Sejak tanggal 1 Januari 2010 perjanjian antara China dan Indonesia efektif berlaku. Sesuai dengan skema kesepakatan ACFTA dimana komoditas gula yang dimasukkan kategori HSL akan mengalami penghapusan atau penurunan tarif pada 1 Januari 2015. Untuk melihat performansi industri gula di Indonesia terkait dengan impor gula, maka dilakukan simulasi penghapusan tarif yang artinya tarif impor gula sebesar nol.

6. Penurunan Tarif Impor Gula

Simulasi ini dimaksudkan untuk melihat alternatif penurunan tarif impor gula terbaik yang masih dapat diterapkan dalam era liberalisasi perdagangan gula ACFTA pada komoditas yang masuk dalam kategori HSL. Karena batas penurunan tarif yang diperbolehkan dalam perjanjian tersebut adalah antara 0 sampai 50 persen, maka simulasi kebijakan penurunan tarif impor yang dilakukan antara lain penurunan tarif 10 persen, 30 persen, dan 50 persen. Skenario Tunggal Simulasi Perubahan Faktor Eksternal

Simulasi perubahan faktor eksternal dalam penelitian ini meliputi : (1) peningkatan produksi gula China sebesar 20 persen dan (2) peningkatan produksi gula Thailand dan Brazil sebesar 20 persen. Pertimbangan memasukkan China didasarkan pada proyeksi adanya peningkatan produksi gula negara ini akibat peningkatan efisiensi pabrik gula yang mampu menghasilkan gula lebih banyak, sedangkan pertimbangan memasukkan Brazil dan Thailand sehubungan dengan terus menurunnya harga gula dunia menyusul keberhasilan panen kedua negara yang notabene menjadi eksportir gula terbesar di dunia. Besarnya perubahan sebesar 20 persen tersebut semata-mata hanya berdasarkan kecenderungan adanya peningkatan volume produksi dari negara bersangkutan mendekati 20 persen.

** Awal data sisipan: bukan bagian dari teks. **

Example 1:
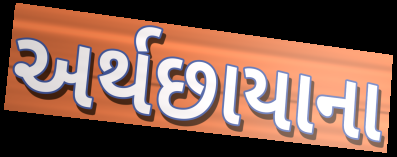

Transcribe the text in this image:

અર્થછાયાના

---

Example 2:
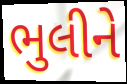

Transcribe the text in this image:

ભુલીને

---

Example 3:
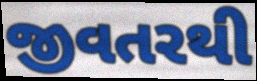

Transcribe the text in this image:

જીવતરથી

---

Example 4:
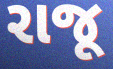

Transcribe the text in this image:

રાજૂ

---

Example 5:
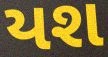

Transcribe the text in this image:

યશ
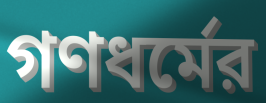
গণধর্মের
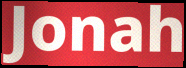
Jonah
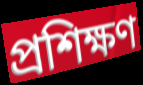
প্রশিক্ষণ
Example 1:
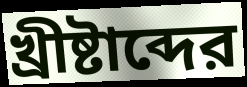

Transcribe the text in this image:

খ্রীষ্টাব্দের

Skenario Simulasi Kombinasi Kebijakan Ekonomi di Sektor Pertanian

1. Kombinasi penurunan tarif impor 50 persen dan peningkatan harga gula tingkat petani 30 persen. Skenario kebijakan kombinasi ini dilakukan untuk melihat bagaimana kebijakan peningkatan harga gula tingkat petani yang direfleksikan dari peningkatan HPP gula dapat melindungi industri gula khususnya produsen domestik dari derasnya impor gula jika kebijakan penurunan tarif impor harus dilakukan.

2. Penurunan tarif impor 50 persen, peningkatan harga gula petani 30 persen, dan peningkatan luas areal 30 persen. Skenario kombinasi ini dilakukan untuk melihat bagaimana kebijakan harga gula tingkat petani dan tercapainya target perluasan areal dalam Program Revitalisasi Industri Gula Nasional mampu melindungi industri gula dari serbuan gula impor.

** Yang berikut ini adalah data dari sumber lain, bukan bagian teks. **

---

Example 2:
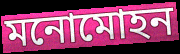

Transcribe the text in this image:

মনোমোহন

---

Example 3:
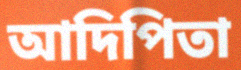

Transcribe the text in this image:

আদিপিতা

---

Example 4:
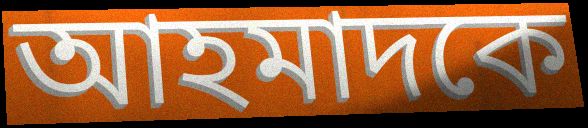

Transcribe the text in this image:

আহমাদকে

3. Kombinasi peningkatan produksi gula China 20 persen, penurunan tarif impor 30 persen, peningkatan harga gula tingkat petani 30 persen, dan peningkatan stok gula 20 persen. Simulasi ini dilakukan untuk melihat efektivitas dari kebijakan peningkatan harga gula tingkat petani 30 persen dan peningkatan stok dalam melindungi industri gula nasional dari peningkatan produksi gula China yang diduga akan meningkatkan ekspornya ke Indonesia serta keharusan penurunan tarif impor sesuai skema ACFTA yang menyebabkan peningkatan impor gula Indonesia.

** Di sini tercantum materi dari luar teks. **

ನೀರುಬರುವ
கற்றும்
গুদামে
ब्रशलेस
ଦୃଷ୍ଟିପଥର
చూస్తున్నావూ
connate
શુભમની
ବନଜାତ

4. Penurunan tarif impor 50 persen, peningkatan harga gula tingkat petani 30 persen, peningkatan luas areal 30 persen, dan peningkatan stok gula 20 persen. Kombinasi simulasi ini dilakukan untuk melihat bagaimana peningkatan luas areal, peningkatan stok gula, dan peningkatan harga gula tingkat petani mampu melindungi industri gula nasional dan kesejahteraan masyarakat.